Oh how gaily sings the lark
And the sky is awake
With the promise of the day
As the road we gladly take
It's heel and toe and forward
Bidding farewell to the town
And the welcome, that awakes us
Ere the sun goes down
Come along, come along
Let us foot it out together
Come along, come along
Be it fair or stormy weather
With the hills of home before us
And the purple of the heather
Let us sing in happy chorus
Come along, come along
It's difficult to think of Scotland without the Corrie Folk Trio and Paddie Bell. It's like trying to imagine the sea without salt, or Glasgow without Rangers, or the Highlands without sliced bread.
For better, for worse, for richer, for poorer, in sickness and health, I've been involved with them from the beginning of what they are now, what they have become. I've produced them, filmed them, broadcast them, televised them, recorded them, photographed them, sworn at them, been sworn at by them, gone with them, gone against them, quarreled, made up, fought with them, fought for them. We have survived. We have overcome.
Folk song's call to the blood and suspension of intellect has been the one binding factor. But sometimes even these bonds have been strained. They, all four of them, are a permanent reminder that unity can exist in utter chaos. Four strong minds that think lonely will always produce individual tempests. I can stand all of the Gorries (and, of course, Paddie) almost all of the time one at a time. Collectively…well, I'll be charitable and look at them individually.
PADDIE BELL may some day be a subject for somebody's Ph.D. Psychologists and motivation experts may decide that her astonishing popularity with middle-aged men was due only to some unfulfilled father-complex; that women liked her only because they saw reflected in Paddie something of their own vanished innocence. And of course the head-shrinkers will be right. Without scruples of any kind, with an inheritance of cunning that goes back through time to the Garden of Eden, with every womanly wile that man ever fell victim to, Paddie protects herself against the rest. She needs everything she's got.

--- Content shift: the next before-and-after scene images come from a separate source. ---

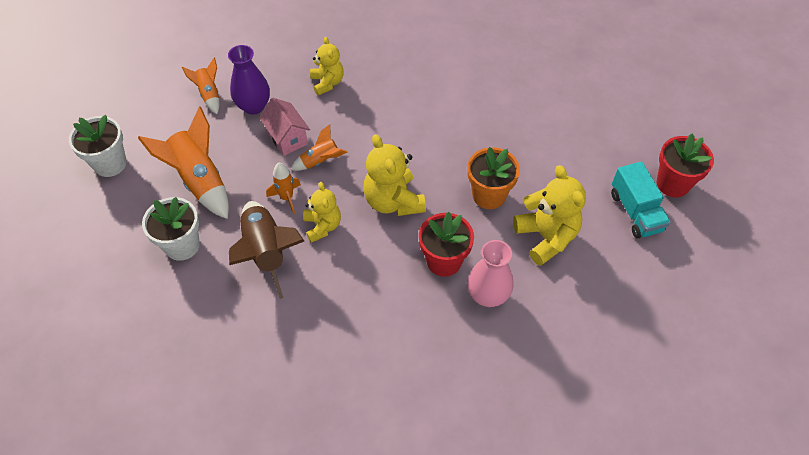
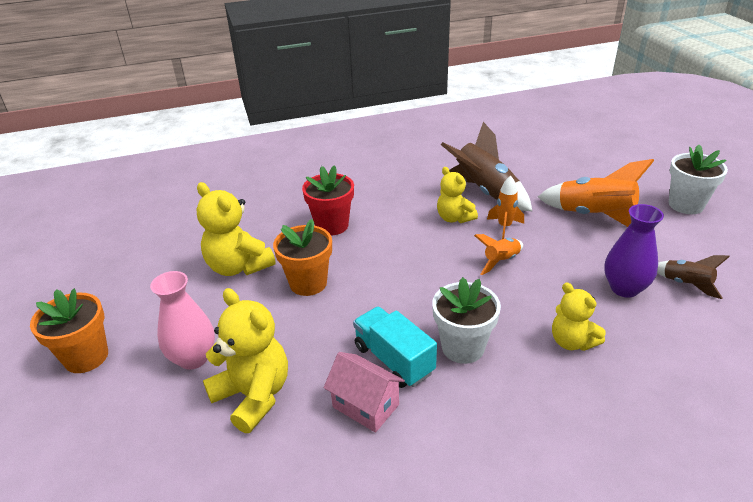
camera: 160 degrees right, 20 degrees down
white flower pot [142,197,200,261] -> white flower pot moved to [432,277,501,364]
orange rocket [182,58,219,114] -> brown rocket [657,255,730,299]
pink house [259,98,310,156] -> pink house moved to [324,352,405,433]
yellow teddy bear [363,134,426,216] -> yellow teddy bear moved to [203,288,288,433]
pink vase [467,240,514,307] -> pink vase moved to [150,271,215,370]
turquoise truck [611,162,671,238] -> turquoise truck moved to [353,307,437,388]
red flower pot [657,134,714,197] -> orange flower pot [30,288,108,373]

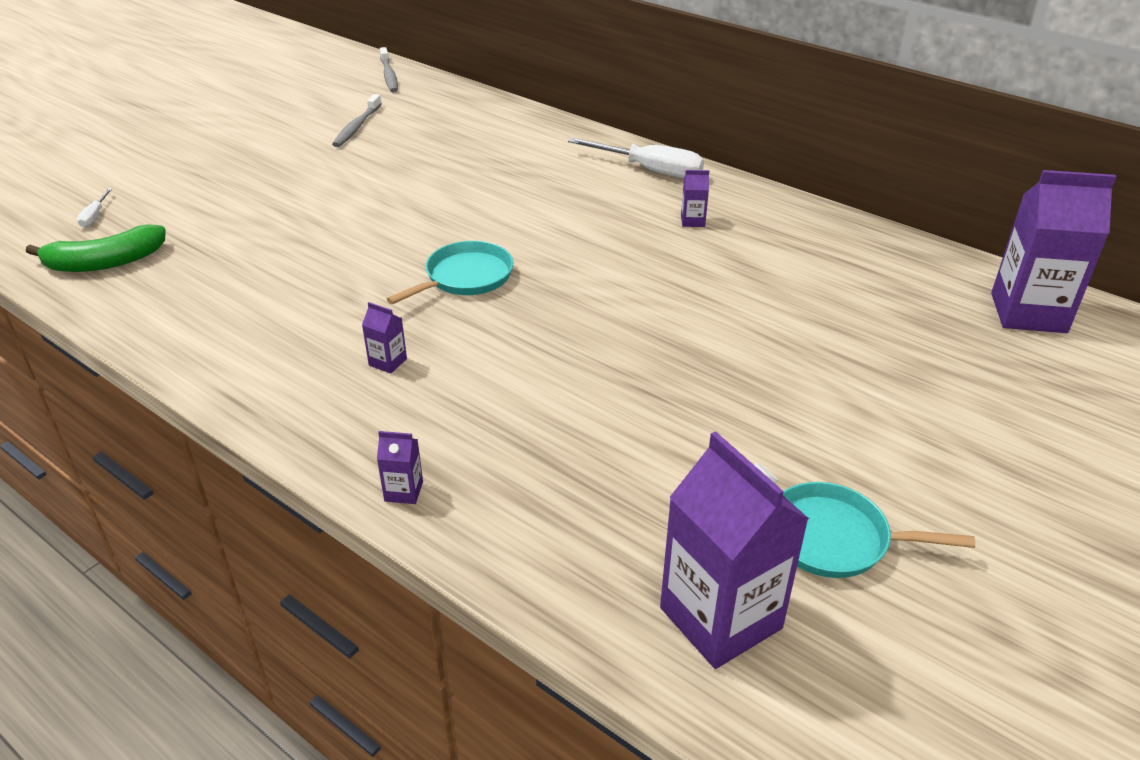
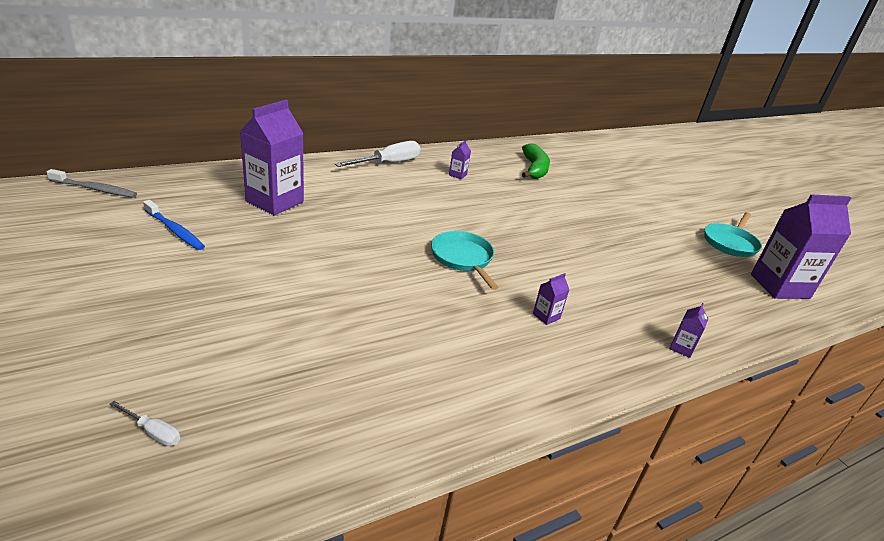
camera: 70 degrees left, 5 degrees down
green banana [26,225,166,272] -> green banana moved to [522,143,550,179]
grey toothbrush [332,94,382,147] -> blue toothbrush [143,200,205,250]
purple carton [991,170,1116,333] -> purple carton moved to [240,100,304,216]

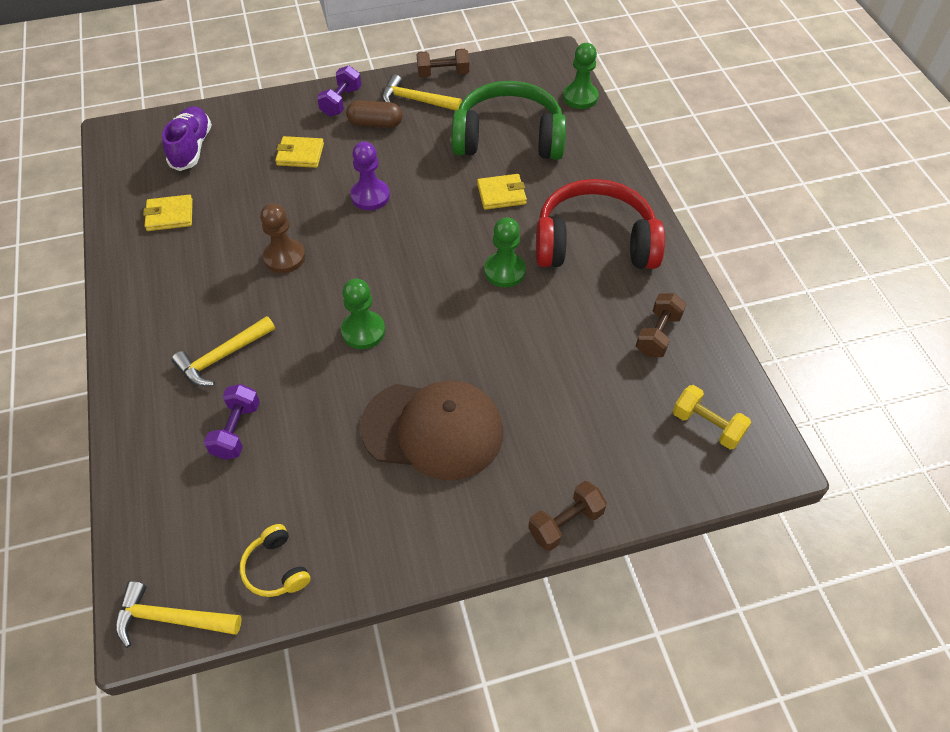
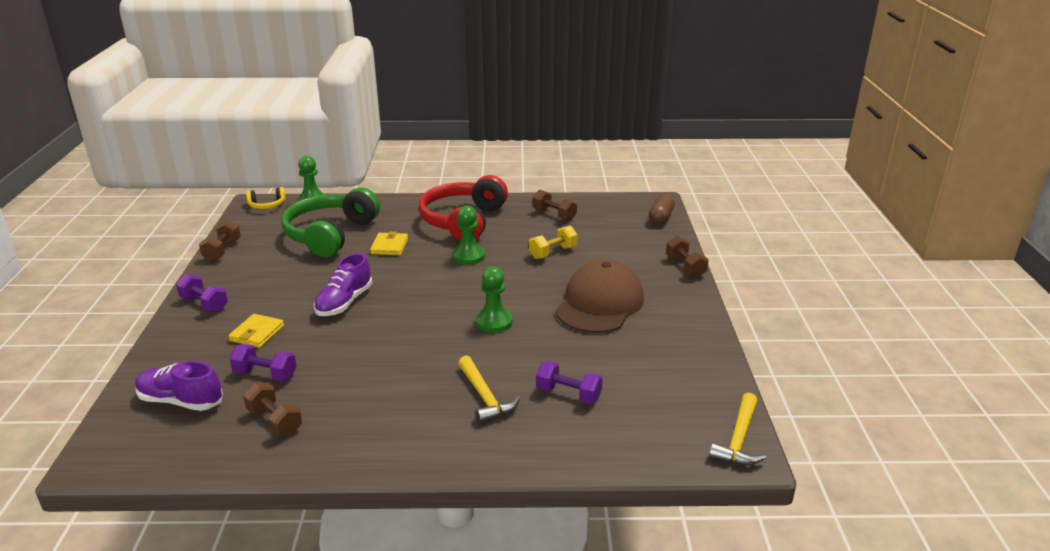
camera: 75 degrees left, 25 degrees down
yellow wallet [143,195,193,231] -> brown dumbbell [243,383,302,436]
yellow headphones [240,524,311,597] -> yellow headphones moved to [246,187,286,209]
brown pawn [260,203,305,273] -> none
brown capsule [346,100,402,128] -> brown capsule moved to [649,194,675,225]
purple pawn [350,142,390,210] -> purple shoe [314,253,372,316]
yellow hammer [382,74,462,111] -> none
yellow dumbbell [673,385,751,449] -> yellow dumbbell moved to [529,226,578,259]
none -> purple dumbbell [229,344,297,381]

RONNIE BROWNE grew up with the Corries. Once he was a carefree extrovert. Then they made him business manager. While the others fraternise with fans, chat up blondes, drink beer, and roar for taxis, Ronnie can be seen in a corner, consulting diaries, entering cash amounts in ledgers, or studying text-books in an endeavour to solve the group's tax problems. Not for him the exotic world of the finger-pick, the plectrum, or the capo. His instruments are slide rules and ready reckoners.
BILL SMITH is the original worried man of the song. He has enough anxiety neuroses to start a third world war. But you've no sooner dismissed him as a procrastinating introvert (or words to that effect!), a sort of singing Jimmy Porter, than you find yourself defending him because, all of a sudden he's right and everybody else is wrong. There are those (his father and mother) who believe that he is the rock, the foundation, the high spot and the crown of the group; in fact, he is the only surviving member of the original, pre-Beatles Corrie Folk Trio. Now that he doesn't have to earn a living at the drawing-board, folk music has become liquid architecture. He enjoys its freedom, its movement, and its instant communication of an idea. And, if you could sit in on a Corrie rehearsal session ((which God forbid), you might hear him advocating such architectural principles as perspective, texture, and relativity for the treatment of a simple song. Which has proved to be no bad thing.
ROY WILLIAMSON is the traditionalist, a man for all seasons so long as it's winter, who believes that one sad song is worth twenty belly-laughs. Now and again, on those rare occasions when he emerges like ectoplasm from his personal Celtic twilight, you will find him strangely knowledgeable on anything from the incidence of conjunctivitis in Stornoway sheep to the moral codes of the Loyalists of Ancient China. At that moment, however, or any other moment, the chances are that he won't know the day of the week, or when he last ate, or even the key he's supposed to be playing in. Nevertheless, he is widely regarded as one of the finest instrumentalists on the folk scene - with guitar, concertina, and his beautiful Spanish bandurria.
Notes by W. Gordon Smith
This recording was made in the Spring of 1965, the same year as saw the disbandment of The Corrie Folk Trio. Roy Williamson and Ronnie Brown reformed as The Corries in 1966 and since then they have progressed to become Scotland's top folk duo. They still look back, however, with some nostalgia to the early days of the Trio and Paddie Bell.